According to Compa’s findings, many European companies that generally respect workers’ organizing and bargaining rights do not always live up to those standards in their southern U.S. operations.
“Two different scenarios may explain the contradiction between word and deed,” reads the report.
In the first scenario, some European companies may be hostile to trade unions and are taking advantage of U.S. labor law that gives management a free hand to launch aggressive anti-union campaigns. In the second scenario, the European companies’ top leaders may accept the role of trade unions and collective bargaining at home, but “they wash their hands and let American managers deal with workers’ organizing and the intricacies of U.S. labor law.”
Compa explains in the report that “making workforce development and high-road labor policies the rule, rather than the exception, can break the historical cycle of low wages, low labor standards, low social standards and other stains on the South.”

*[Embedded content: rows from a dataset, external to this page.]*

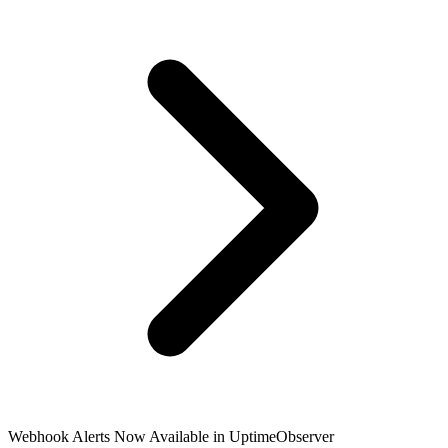
Language
English
Français
Webhook Alerts Now Available in UptimeObserver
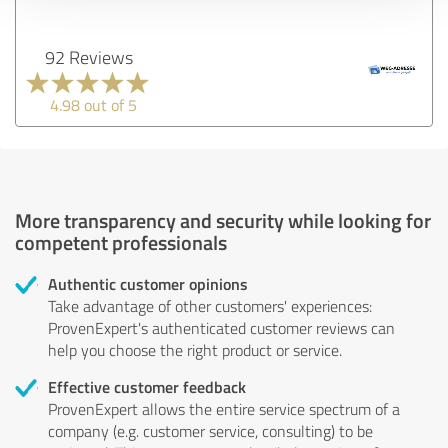
92 Reviews
4.98 out of 5
More transparency and security while looking for
competent professionals
Authentic customer opinions
Take advantage of other customers' experiences:
ProvenExpert's authenticated customer reviews can
help you choose the right product or service.
Effective customer feedback
ProvenExpert allows the entire service spectrum of a
company (e.g. customer service, consulting) to be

He also cautions European workers and trade unions that the South’s low wages, low taxes and low levels of union representation may appeal to Europe-based companies to invest more heavily in the U.S. and to also open the door for the South’s labor practices to take root in Europe.
“This report calls companies to account, and we hope to generate enough pressure from European stakeholders to make companies apply the same respectful labor relations policies in the South as they apply as home,” Compa said.